I didn't realise it was a satire until you named Americans as a race. You probably know all humans come from the San tribe of North Africa. We are just one race.
What is common to us is the business environment. Change the business environment and you'll see things changing.
The Elon Musk concept is about betting on a cutting edge technology, convincing investors to fund it with no ROI in sight, and then inspire a whole generation to look up and dream big. |
Agree with the above.
As mentioned earlier, there is too much red-tape in India. Businesses have to prove that they are doing everything per the book rather than being required to be transparent and assumed to comply. There is also a problem with the legal requirements being too specific, and anything not specified being assumed to be illegal.
Take Uber for an example. It was banned when the government faced a problem, and then only when the specific type of taxi/transport provider was included in the list was it allowed to re-start. Wouldn't it be easier to have a broad category of local/intra-state and inter-state transport, and then define tax and safety requirements based on that?

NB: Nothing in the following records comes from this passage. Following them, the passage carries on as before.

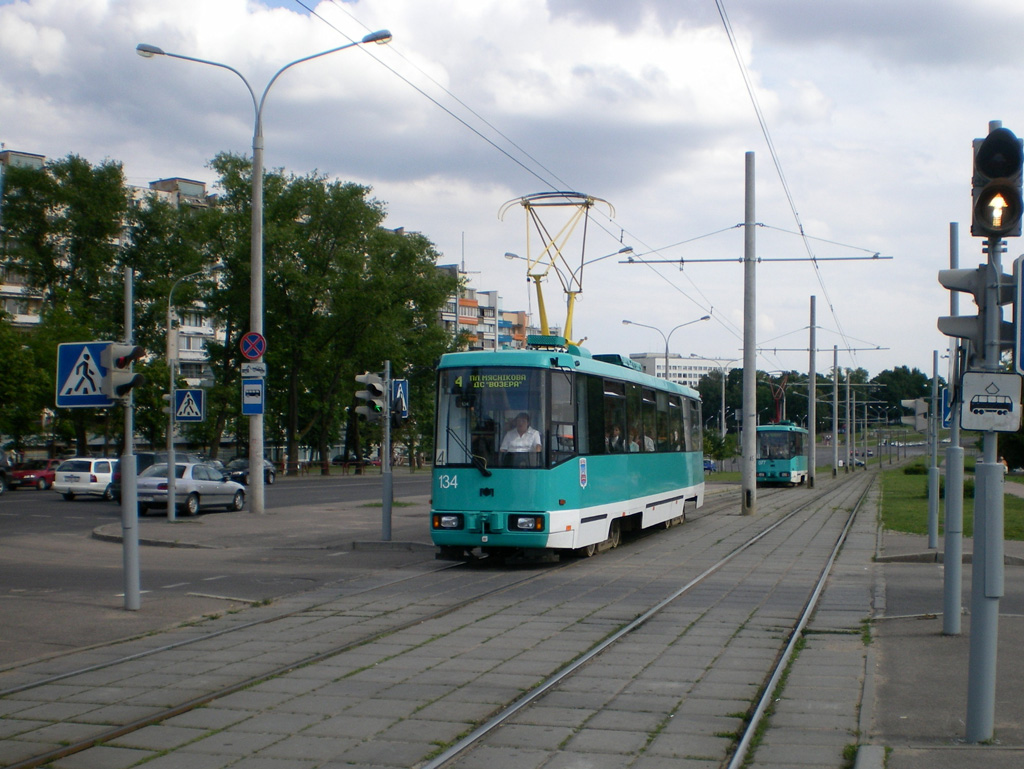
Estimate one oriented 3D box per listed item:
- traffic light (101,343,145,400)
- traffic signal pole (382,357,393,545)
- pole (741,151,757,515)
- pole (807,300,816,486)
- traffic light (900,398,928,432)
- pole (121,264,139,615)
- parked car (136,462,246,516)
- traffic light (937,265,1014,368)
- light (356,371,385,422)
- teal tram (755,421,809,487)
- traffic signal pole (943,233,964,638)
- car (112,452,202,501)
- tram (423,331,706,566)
[{"bbox_3d":[-4.353,-0.151,12.600,0.380,0.600,0.280,0,-1,18],"label":"traffic light"},{"bbox_3d":[-2.328,1.240,21.064,0.170,3.385,0.170,-1,-2,18],"label":"traffic signal pole"},{"bbox_3d":[6.433,-1.435,30.386,0.370,9.806,0.370,0,-2,18],"label":"pole"},{"bbox_3d":[15.800,0.420,59.200,0.380,10.100,0.380,0,-1,0],"label":"pole"},{"bbox_3d":[7.015,0.540,19.600,0.480,0.600,0.280,-1,-2,18],"label":"traffic light"},{"bbox_3d":[-4.131,0.568,12.170,0.175,3.687,0.175,-2,-2,18],"label":"pole"},{"bbox_3d":[-9.500,3.050,33.100,1.780,1.450,4.750,0,-3,14],"label":"parked car"},{"bbox_3d":[2.826,-0.420,6.850,0.450,0.590,0.270,-1,-2,18],"label":"traffic light"},{"bbox_3d":[-2.605,0.230,20.700,0.480,0.900,0.290,-1,-2,18],"label":"light"},{"bbox_3d":[15.134,3.906,62.281,2.500,3.250,14.700,-1,-4,18],"label":"teal tram"},{"bbox_3d":[3.937,0.379,10.020,0.170,3.668,0.170,0,-2,18],"label":"traffic signal pole"},{"bbox_3d":[-11.950,3.280,39.500,1.800,1.710,4.600,0,-3,14],"label":"car"},{"bbox_3d":[1.950,1.330,23.330,2.500,3.550,14.600,-1,-3,18],"label":"tram"}]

I've never been in business, but in an interview with some industrialists a while ago I heard that in China, single-window means one application on the right form. One gets a list of regulatory compliance requirements, and inspectors come regularly to confirm that one is compliant. In India (as the interviewee said), the government requires that one prove that one is compliant at every stage, and there are grey or hidden items that one may not even know about and may be found to be non-compliant years later and be fined retrospectively.
There is also a backbone of corruption that supports this system. Catching people out and extracting money is income. Allowing them to work and confirming that they are compliant is work for the "powers that be" who want power and money, but no work or responsibility.

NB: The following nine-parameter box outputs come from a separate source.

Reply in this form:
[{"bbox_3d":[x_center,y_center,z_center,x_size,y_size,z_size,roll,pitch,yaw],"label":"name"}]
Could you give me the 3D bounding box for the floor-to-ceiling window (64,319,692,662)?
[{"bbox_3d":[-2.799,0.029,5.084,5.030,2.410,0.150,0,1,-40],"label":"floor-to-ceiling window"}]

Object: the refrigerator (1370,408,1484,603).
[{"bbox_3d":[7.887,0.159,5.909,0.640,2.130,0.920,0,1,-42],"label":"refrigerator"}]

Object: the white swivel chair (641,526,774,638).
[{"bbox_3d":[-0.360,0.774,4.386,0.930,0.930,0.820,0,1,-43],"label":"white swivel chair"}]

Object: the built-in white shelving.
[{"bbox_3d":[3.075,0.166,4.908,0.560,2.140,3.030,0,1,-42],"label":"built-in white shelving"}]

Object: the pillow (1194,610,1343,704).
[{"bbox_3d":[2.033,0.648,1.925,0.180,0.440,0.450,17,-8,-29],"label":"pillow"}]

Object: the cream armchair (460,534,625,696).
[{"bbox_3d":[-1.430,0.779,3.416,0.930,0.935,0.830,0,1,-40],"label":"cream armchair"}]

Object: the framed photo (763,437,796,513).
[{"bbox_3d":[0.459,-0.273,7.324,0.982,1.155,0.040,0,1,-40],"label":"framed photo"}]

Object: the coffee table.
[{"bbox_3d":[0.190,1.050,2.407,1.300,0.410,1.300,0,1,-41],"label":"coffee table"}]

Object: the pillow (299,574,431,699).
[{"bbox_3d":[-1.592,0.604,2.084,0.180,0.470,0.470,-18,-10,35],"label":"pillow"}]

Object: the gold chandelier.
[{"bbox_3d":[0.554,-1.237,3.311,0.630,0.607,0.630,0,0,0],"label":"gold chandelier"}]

Elon Musk also took on established players, traditional business (car dealers in the franchise model), and has been successful IMHO only because he got the right support (financially from private players) at the right time. He invested $160million of his own money (from the PayPal sale) in SpaceX, Tesla and SolarCity because he was committed to the vision and ready to be broke if it failed. There are a few Indians I know who also gamble big on their dreams, and have had mixed success. I don't believe there is any shortage of entrepreneurs in India, we just need the right environment.